(DATA Opens)
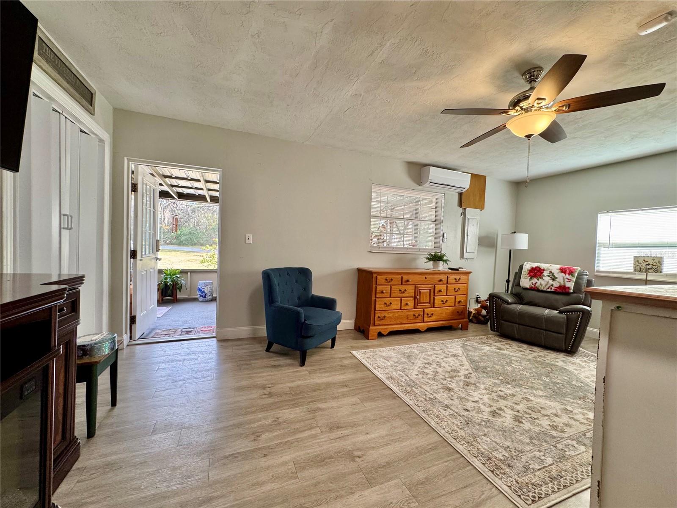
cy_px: 254
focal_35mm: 14
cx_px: 338
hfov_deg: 102.1
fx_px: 274
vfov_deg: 85.7
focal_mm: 2.22
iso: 160
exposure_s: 1/120
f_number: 2.2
(DATA Closes)
Set down the entries shown above once more, exactly as they read, but without pictures.

cy_px: 254
focal_35mm: 14
cx_px: 338
hfov_deg: 102.1
fx_px: 274
vfov_deg: 85.7
focal_mm: 2.22
iso: 160
exposure_s: 1/120
f_number: 2.2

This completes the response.